Show that the bisectors of angles of a parallelogram form a rectangle.
Solution:
Given: A parallelogram in which bisector of angle A, B, C, D intersect at P, Q, R, S to form a quadrilateral PQRS.
To prove: Quadrilateral PQRS is a rectangle.
Proof: Since ABCD is a parallelogram. Therefore, AB || DC.

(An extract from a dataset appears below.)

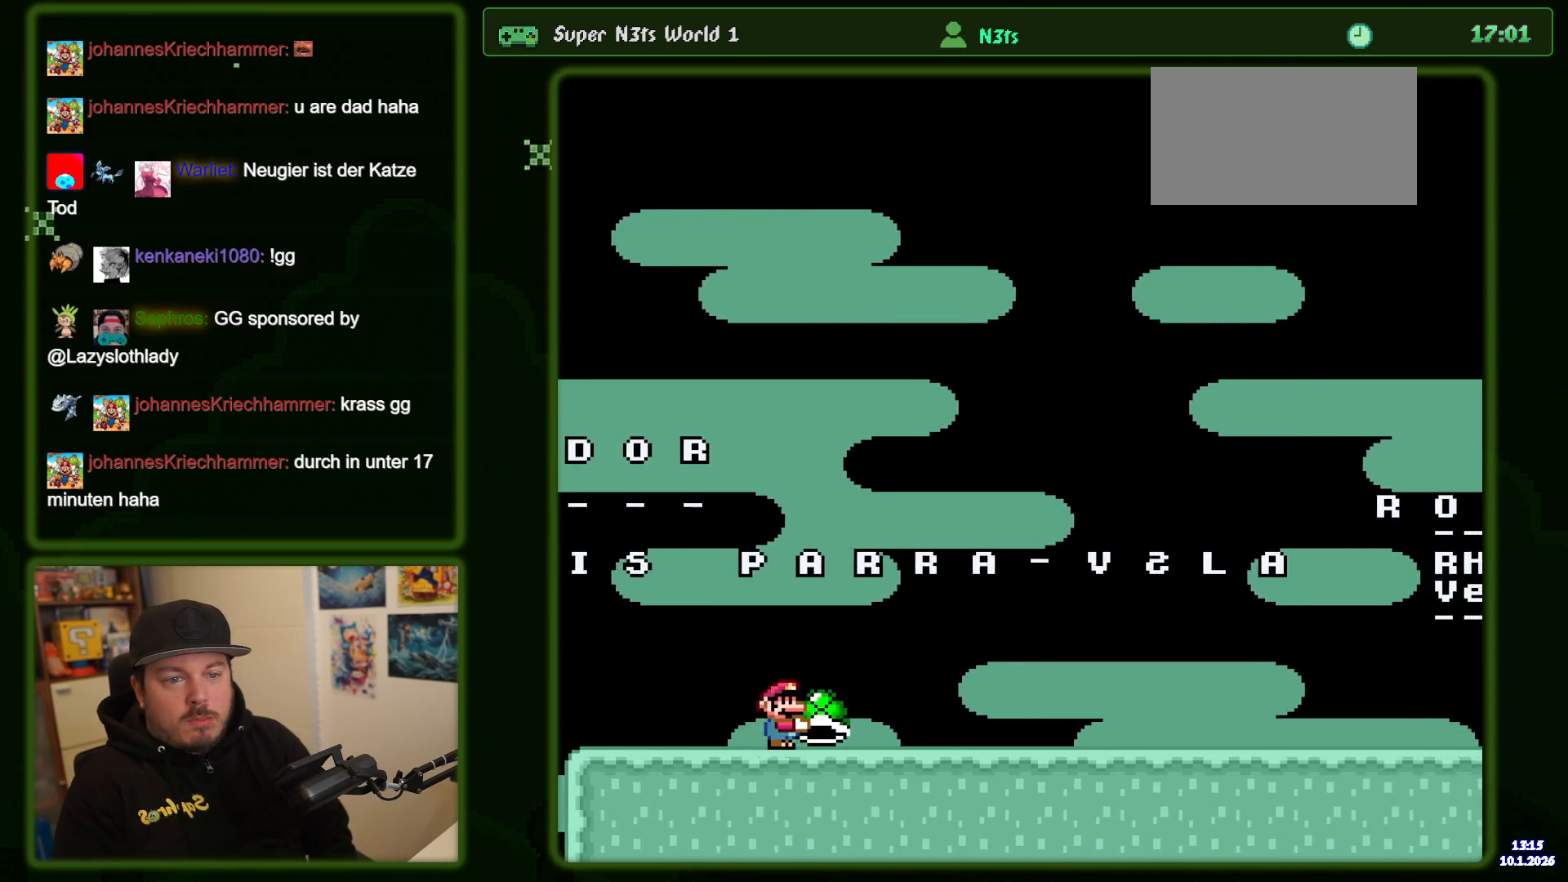
{"buttons": ["Y"], "events": []}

Now, AB || DC, and transversal AD cuts them, so we have
∠A + ∠D = 180°
\(\frac{1}{2}\)∠A + \(\frac{1}{2}\)∠D = \(\frac{180°}{2}\)
∠DAS + ∠ADS = 90°
But in ΔASD, we have
∠ADS + ∠DAS + ∠ASD = 180°
90° + ∠ASD = 180°
∠ASD = 90°
∠RSP = ∠ASD (vertically opposite angle)
∠RSP = 90°
Similarly, we can prove that
∠SRQ = 90°, ∠RQP = 90° and ∠QPS = 90°
Thus, PQRS is a quadrilateral each of whose angle is 90°.
Hence, PQRS is a rectangle.

Question 6.
If a triangle and a parallelogram lie on the same base and between the same parallels then prove that the area of the triangle is equal to half of the area of parallelogram.
Solution:
Let ΔAPB and parallelogram ABCD lie on base AB and between parallels AB and PC.
To show area ΔAPB = \(\frac{1}{2}\) Area (ABCD)
Now, draw BQ || AP. Then ABQP is a parallelogram.
Now area ABQP = Area ABCD
(They are on same base AB and between same parallels AB and PC)

⇒ ΔPAB ≅ ΔBQP
Area PAB = Area BQP
= \(\frac{1}{2}\) Area ABQP
= \(\frac{1}{2}\) Area ABCD

Question 7.
Iron rods a, b, c, d, e, and f are making a design in a bridge as shown in the figure.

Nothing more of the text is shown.